October 17, 2012, 12:00 PM to 1:30 PM
Room 2019, Floor 2U, Claire Fagin Hall
Abstract: Through colonial times and through the nineteenth century, Philadelphia rightly claimed status as the pre-eminent city for medicine and medical education. Here arose the first anatomical teaching, the first medical school, the first general hospital, possibly the first structured nursing training—and one could go on. The strength derived from the city’s upper strata of broadly knowledgeable physicians and surgeons, many of them of the gentlemanly cast, and not a few adept in other areas of intellectual or artistic pursuit. The foundational science for most of these practitioners was pathology, stemming in part from the old days in Paris. A sizeable cluster of women physicians and surgeons added an unusual element to Philadelphia’s medical personality. Many of the elite doctors were teachers: and indeed, it was medical education for which the city was best known. Seemingly, a medical school sprouted for every conceivable taste and need, while Pennsylvania Hospital and PGH—and numerous other hospitals—offered some of the most sought after post-graduate posts. Enough diseases and injuries occurred in the increasingly crowded and industrial nineteenth-century metropolis to make a sufficient number of Philadelphians "clinical material," not to mention the need to supply the "anatomical tables." Dominance in medical publishing helped spread the fame of Philadelphia as the medical city of the nation.

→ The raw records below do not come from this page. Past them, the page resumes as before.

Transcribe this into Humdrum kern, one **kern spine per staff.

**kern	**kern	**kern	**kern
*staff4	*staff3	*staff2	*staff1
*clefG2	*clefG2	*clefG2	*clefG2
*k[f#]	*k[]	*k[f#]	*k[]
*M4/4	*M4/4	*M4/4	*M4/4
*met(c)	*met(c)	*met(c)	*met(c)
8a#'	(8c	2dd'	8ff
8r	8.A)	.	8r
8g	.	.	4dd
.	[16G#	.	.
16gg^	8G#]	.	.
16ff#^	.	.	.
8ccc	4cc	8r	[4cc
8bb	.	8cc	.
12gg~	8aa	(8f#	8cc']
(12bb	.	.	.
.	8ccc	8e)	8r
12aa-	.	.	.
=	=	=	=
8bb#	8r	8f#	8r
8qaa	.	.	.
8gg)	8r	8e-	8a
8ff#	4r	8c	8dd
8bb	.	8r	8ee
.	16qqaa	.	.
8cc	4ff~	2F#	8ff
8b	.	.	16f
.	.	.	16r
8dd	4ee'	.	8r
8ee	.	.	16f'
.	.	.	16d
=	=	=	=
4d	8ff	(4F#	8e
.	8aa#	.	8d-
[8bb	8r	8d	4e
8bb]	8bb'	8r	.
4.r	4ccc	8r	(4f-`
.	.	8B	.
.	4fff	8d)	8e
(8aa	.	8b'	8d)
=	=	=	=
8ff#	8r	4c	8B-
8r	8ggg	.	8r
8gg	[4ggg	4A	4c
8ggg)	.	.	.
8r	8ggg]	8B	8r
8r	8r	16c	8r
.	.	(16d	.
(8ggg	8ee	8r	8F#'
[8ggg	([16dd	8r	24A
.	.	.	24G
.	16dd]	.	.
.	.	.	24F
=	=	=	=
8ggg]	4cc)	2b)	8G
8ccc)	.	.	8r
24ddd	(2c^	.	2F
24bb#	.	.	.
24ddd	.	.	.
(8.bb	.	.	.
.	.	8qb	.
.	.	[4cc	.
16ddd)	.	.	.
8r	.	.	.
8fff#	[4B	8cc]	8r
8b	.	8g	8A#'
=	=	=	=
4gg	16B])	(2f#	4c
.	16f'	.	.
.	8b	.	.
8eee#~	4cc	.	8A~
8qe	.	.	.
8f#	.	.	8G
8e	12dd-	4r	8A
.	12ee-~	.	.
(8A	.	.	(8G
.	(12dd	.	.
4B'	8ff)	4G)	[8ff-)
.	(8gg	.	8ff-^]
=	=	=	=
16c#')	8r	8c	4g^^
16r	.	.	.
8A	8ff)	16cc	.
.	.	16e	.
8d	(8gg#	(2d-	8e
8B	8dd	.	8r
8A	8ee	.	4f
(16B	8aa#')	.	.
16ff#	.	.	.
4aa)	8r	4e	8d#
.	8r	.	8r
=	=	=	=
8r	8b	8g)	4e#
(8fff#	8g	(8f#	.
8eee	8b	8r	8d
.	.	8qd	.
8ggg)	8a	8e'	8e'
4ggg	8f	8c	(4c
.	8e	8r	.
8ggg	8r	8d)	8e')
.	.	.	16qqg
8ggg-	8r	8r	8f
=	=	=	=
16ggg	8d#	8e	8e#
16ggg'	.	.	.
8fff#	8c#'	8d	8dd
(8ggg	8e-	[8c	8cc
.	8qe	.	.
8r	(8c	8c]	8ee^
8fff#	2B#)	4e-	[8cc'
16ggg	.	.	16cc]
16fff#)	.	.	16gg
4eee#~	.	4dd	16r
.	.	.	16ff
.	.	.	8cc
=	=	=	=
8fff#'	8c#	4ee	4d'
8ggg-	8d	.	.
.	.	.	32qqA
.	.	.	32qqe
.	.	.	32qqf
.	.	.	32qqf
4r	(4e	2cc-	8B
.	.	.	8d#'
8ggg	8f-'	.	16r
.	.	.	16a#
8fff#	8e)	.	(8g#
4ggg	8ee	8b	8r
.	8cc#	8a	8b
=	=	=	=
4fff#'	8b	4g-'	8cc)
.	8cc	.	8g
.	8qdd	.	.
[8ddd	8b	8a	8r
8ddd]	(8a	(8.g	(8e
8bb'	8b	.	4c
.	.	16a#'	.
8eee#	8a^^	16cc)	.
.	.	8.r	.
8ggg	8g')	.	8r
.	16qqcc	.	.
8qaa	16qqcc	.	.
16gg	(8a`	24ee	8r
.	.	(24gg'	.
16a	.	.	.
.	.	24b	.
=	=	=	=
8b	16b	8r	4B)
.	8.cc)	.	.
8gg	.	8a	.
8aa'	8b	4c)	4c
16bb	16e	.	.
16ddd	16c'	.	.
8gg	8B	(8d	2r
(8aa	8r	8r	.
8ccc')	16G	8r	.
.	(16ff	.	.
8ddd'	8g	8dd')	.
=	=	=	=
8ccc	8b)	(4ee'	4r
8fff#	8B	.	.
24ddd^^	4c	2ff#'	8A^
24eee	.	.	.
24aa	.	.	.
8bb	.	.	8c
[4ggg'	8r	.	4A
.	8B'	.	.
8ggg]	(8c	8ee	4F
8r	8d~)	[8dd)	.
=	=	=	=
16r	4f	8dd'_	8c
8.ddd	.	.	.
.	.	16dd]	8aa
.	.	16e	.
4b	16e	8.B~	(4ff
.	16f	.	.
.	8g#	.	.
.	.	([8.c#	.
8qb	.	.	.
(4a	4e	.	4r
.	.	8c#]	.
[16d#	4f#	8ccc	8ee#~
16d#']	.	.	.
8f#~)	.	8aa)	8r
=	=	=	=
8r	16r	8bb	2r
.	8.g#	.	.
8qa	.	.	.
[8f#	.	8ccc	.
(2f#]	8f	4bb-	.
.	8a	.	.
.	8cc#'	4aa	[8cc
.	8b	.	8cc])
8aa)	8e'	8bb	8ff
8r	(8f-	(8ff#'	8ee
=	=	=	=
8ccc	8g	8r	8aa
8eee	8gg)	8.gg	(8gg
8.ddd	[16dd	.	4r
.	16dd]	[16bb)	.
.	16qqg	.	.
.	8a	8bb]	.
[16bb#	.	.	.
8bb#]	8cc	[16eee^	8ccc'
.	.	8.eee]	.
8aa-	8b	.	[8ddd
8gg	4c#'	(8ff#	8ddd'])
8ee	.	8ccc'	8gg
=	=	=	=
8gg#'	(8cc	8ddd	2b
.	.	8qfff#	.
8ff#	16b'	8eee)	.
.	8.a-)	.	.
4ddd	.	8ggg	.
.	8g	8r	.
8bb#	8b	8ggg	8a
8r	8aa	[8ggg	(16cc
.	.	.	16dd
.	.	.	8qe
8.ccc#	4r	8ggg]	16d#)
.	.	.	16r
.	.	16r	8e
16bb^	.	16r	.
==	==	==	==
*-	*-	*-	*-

But much was to change beginning in the late 1880s and 1890s, as experimental laboratory research grew into an imperative for perceived medical excellence. The University of Pennsylvania School of Medicine stood as the obvious, and in fact only, potential champion to lead the medical city in the new direction—but old ways had succeeded too long there and elsewhere, and a critical reform movement failed, with woeful consequences. At a time when expansion in the direction of research demanded new sources of funding, Philadelphia’s peculiar ways of philanthropy could not help. The action shifted to Baltimore, New York, and Boston. Equilibration eventually occurred, as each medical school founds pathways to research productivity. After World War II, enhanced funding opportunities (NIH, Medicare) helped level the playing fields. By the later twentieth-century, data and new MD’s flowed from everywhere, and no one had to travel very far from open-heart surgery or an MRI. No one locus in the United States could anymore claim to be the nation’s "city of medicine"--except Durham, North Carolina, but a branding tag does not convince.